Published on 8 December 2025
The High Cost of AI-Generated Infrastructure
The outages of late 2025 represent a significant correction in how we build infrastructure. In a matter of weeks, systems responsible for 20% of global traffic failed. These incidents were not caused by cyberattacks or hardware faults. They were the result of engineers automating processes they no longer fully control or understand.
Cloudflare experienced a network-wide failure on November 18. Azure Front Door went down globally on October 29. AWS lost DNS services in the us-east-1 region on October 19. While SREs worked to restore these services, corporate leadership continued to tout the adoption of generative AI. Microsoft and Google executives have recently highlighted that 20–30% of their codebases are now AI-generated.
They frame this metric as efficiency. However, those responsible for system stability see it as rapidly accumulating technical debt. The infrastructure failures of 2025 happened because engineering rigor was replaced by high-velocity generation. We are discovering that Large Language Models (LLMs) do not understand the necessity of safety mechanisms.
Automation Without Judgment
Cloudflare
On November 18, a database permission change triggered a service failure. Cloudflare’s Bot Management module automatically generates a configuration file every five minutes using a pattern-based approach.
The permission change caused a database query to return duplicate metadata. The generation logic lacked the context to identify the duplication error and built a configuration file that exceeded hard-coded size limits. The system entered a loop where it pushed the invalid file, failed, reverted, and attempted the same operation five minutes later.
Cloudflare had established size limits for safety. The automation responsible for generating the config disregarded the system’s logic, producing output that violated those constraints. We automated the complexity but failed to automate the judgment required to manage it.
Azure and AWS
Azure Front Door faced a similar issue on October 29. A configuration change reached the global control plane without a kill switch or a staggered deployment check to intercept it. The update propagated immediately, forcing thousands of edge nodes into an unhealthy state that required a manual rollback.
Earlier that month, AWS DNS failed due to a race condition between two “DNS Enactor” processes. This type of concurrency bug is often caught during human review. Automated generation logic tends to miss these issues because it prioritizes “happy-path” execution. The oversight resulted in a 15-hour service degradation for DynamoDB users in us-east-1.
The “Vibe Coding” Problem
The industry has drifted toward a methodology often called “Vibe Coding.” This involves prompting an LLM until the code appears correct and passes basic tests.
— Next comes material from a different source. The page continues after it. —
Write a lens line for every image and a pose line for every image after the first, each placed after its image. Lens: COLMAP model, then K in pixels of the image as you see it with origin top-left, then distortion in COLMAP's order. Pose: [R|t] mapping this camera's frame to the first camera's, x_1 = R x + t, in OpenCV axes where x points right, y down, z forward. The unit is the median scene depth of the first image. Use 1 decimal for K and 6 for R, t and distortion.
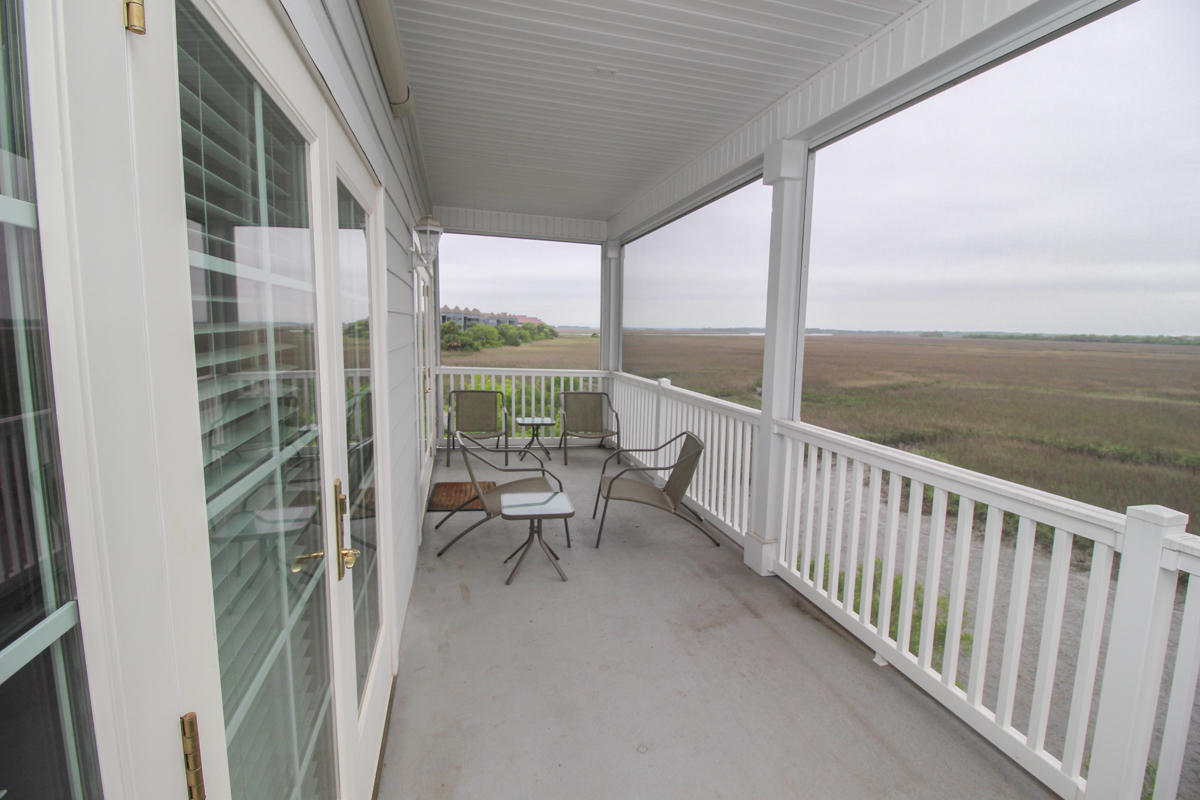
lens RADIAL K [[556.1, 0, 613.4], [0, 556.1, 394.0], [0, 0, 1]] dist [0.000896, -0.018987]
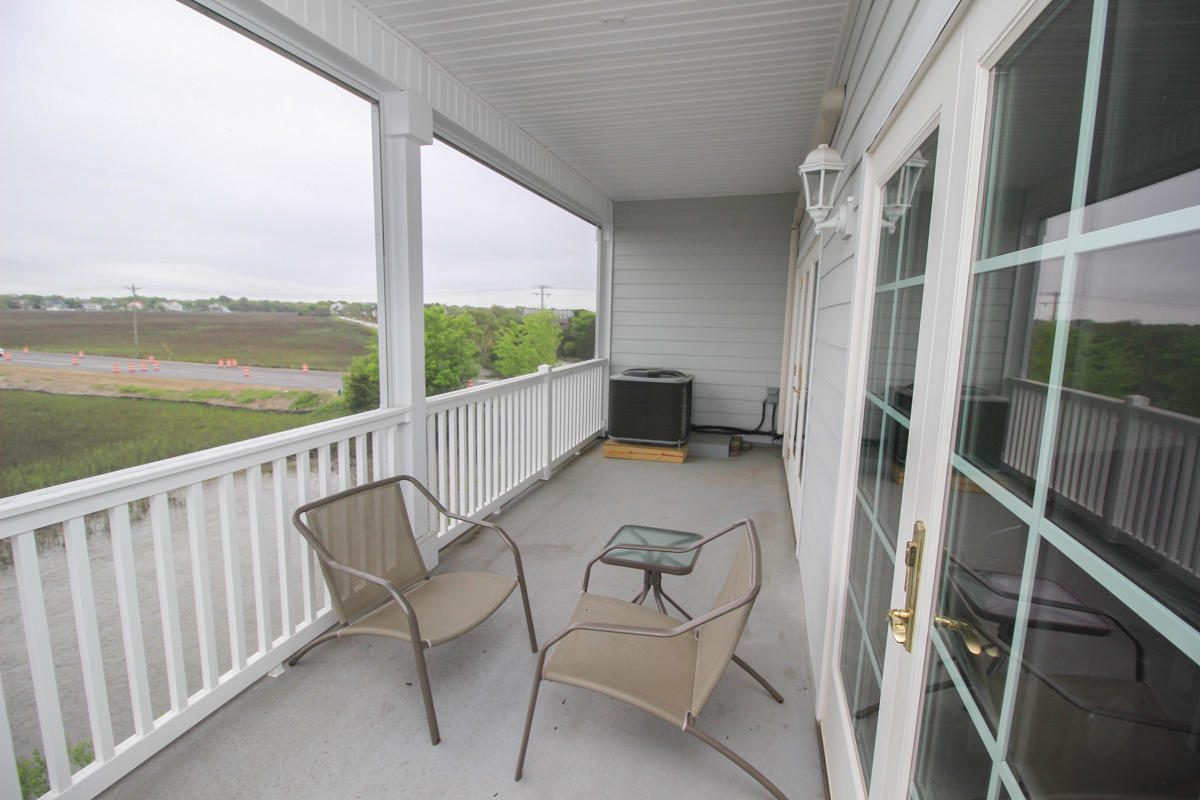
lens RADIAL K [[556.1, 0, 613.4], [0, 556.1, 394.0], [0, 0, 1]] dist [0.000896, -0.018987]
pose [[-0.861151, -0.113009, 0.495629, -0.473732], [0.014813, 0.968984, 0.246678, -0.206850], [-0.508134, 0.219769, -0.832768, 1.703234]]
While this approach seems productive, the resulting code often lacks systemic intent. Research from SonarSource identifies this as the “Engineering Productivity Paradox.” Developers are merging more pull requests and completing more tasks, but code review times have increased significantly. Reviewing AI-generated code is often more difficult than writing it from scratch because reviewers must check for hallucinations—errors that look syntactically correct but fail under specific conditions.
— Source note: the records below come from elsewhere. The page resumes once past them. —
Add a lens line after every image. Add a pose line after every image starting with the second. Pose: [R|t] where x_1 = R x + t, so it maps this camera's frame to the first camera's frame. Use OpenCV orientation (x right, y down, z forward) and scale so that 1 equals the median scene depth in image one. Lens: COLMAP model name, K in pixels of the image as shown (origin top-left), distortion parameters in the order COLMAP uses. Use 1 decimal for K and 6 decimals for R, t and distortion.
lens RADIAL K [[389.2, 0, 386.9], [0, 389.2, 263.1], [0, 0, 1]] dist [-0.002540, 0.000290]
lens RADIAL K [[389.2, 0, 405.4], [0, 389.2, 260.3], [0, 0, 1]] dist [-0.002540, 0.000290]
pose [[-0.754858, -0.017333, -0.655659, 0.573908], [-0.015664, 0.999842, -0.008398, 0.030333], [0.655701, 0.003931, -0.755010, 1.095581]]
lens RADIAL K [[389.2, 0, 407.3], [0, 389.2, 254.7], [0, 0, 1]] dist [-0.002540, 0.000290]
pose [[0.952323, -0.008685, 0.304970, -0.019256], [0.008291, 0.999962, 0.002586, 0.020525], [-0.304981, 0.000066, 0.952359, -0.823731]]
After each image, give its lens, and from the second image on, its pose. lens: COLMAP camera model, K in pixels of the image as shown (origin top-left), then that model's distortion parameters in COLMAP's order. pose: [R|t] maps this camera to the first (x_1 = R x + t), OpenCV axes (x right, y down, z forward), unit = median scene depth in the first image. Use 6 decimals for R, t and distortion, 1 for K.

A recent study indicates that 67% of developers now spend more time debugging AI-generated code than they previously spent writing manual code. The workload has shifted from creation to cleanup.
The Economic Incentives
The root cause is not just the tools, but the incentives surrounding them.
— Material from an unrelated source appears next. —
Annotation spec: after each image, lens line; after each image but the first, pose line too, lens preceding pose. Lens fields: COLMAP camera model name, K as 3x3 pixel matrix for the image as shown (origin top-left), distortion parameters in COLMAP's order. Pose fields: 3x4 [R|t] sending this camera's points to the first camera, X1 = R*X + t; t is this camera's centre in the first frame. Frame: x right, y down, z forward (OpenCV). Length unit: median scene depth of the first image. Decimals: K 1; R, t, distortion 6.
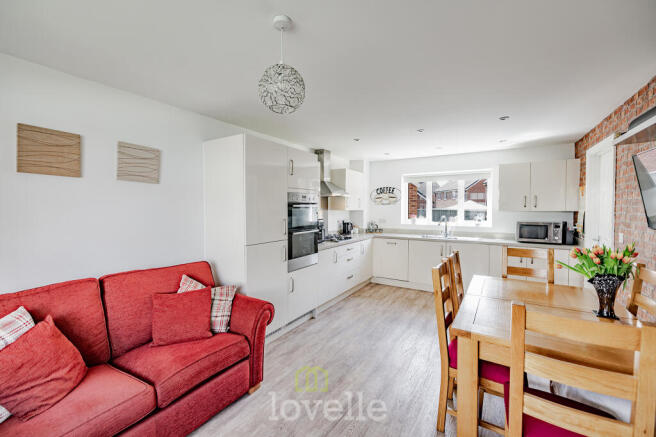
lens RADIAL K [[278.2, 0, 323.6], [0, 278.2, 216.5], [0, 0, 1]] dist [-0.001833, -0.000029]
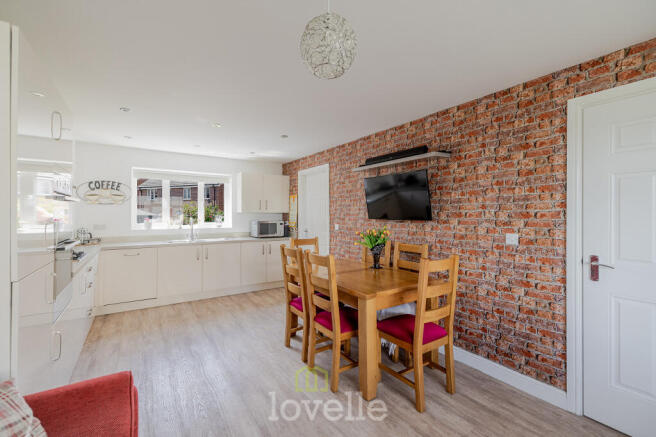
lens RADIAL K [[278.2, 0, 328.8], [0, 278.2, 215.1], [0, 0, 1]] dist [-0.001833, -0.000029]
pose [[0.391698, -0.003434, 0.920087, -0.314464], [0.029177, 0.999536, -0.008690, 0.012196], [-0.919631, 0.030249, 0.391617, 0.248593]]
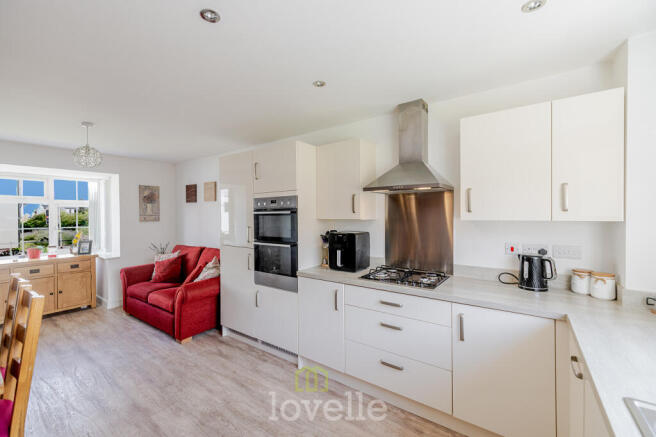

Engineers are adopting these tools to meet increasing demands. Since the layoff cycles began in 2022, companies have reduced headcount while maintaining or increasing feature velocity targets. The message to the workforce is that speed is the primary metric.
Mid-level engineers are incentivized to use coding assistants to close tickets quickly. Stopping to refactor or question the generated logic lowers velocity metrics, which can be risky in the current employment climate.
This creates a negative feedback loop:
- Executives demand efficiency to justify AI investment.
- Engineers generate boilerplate code to meet velocity targets.
- Senior engineers, who often provide necessary oversight, are reduced due to cost.
- The remaining team lacks the context to effectively review the output.
- System stability degrades.
We are eroding institutional knowledge. As Corey Quinn noted regarding the AWS outage, the senior staff who understand the deep history of these systems are often the first to leave, replaced by tools that can write syntax but cannot reason about failure domains.
The Untrusted Input Problem
The fundamental error in the Cloudflare and Azure incidents was that the systems trusted the internal generator.
In security, user input is treated as “untrusted.” It is sanitized and validated under the assumption that it could be malicious. However, we often treat AI-generated code and configuration as “trusted” simply because it originates from an internal pipeline.
AI-generated code is probabilistic and prone to edge-case failures. It should be treated with the same scrutiny as external input. We need “Policy as Code” guardrails to validate the semantic validity of every artifact generated by automation, not just its syntax.
Reliability Over Volume
The lesson from late 2025 is that lines of code is a poor metric for productivity.
executives citing “30% AI-generated code” are essentially measuring bloat and increased attack surface. Real engineering productivity is measured by reliable value delivery. A senior engineer who removes code to prevent an outage contributes more value than an engineer generating thousands of lines of unmaintainable code.
The internet relies on stability and institutional memory. Replacing that memory with autocomplete without adequate verification mechanisms ensures that these outages will become a baseline occurrence rather than an anomaly.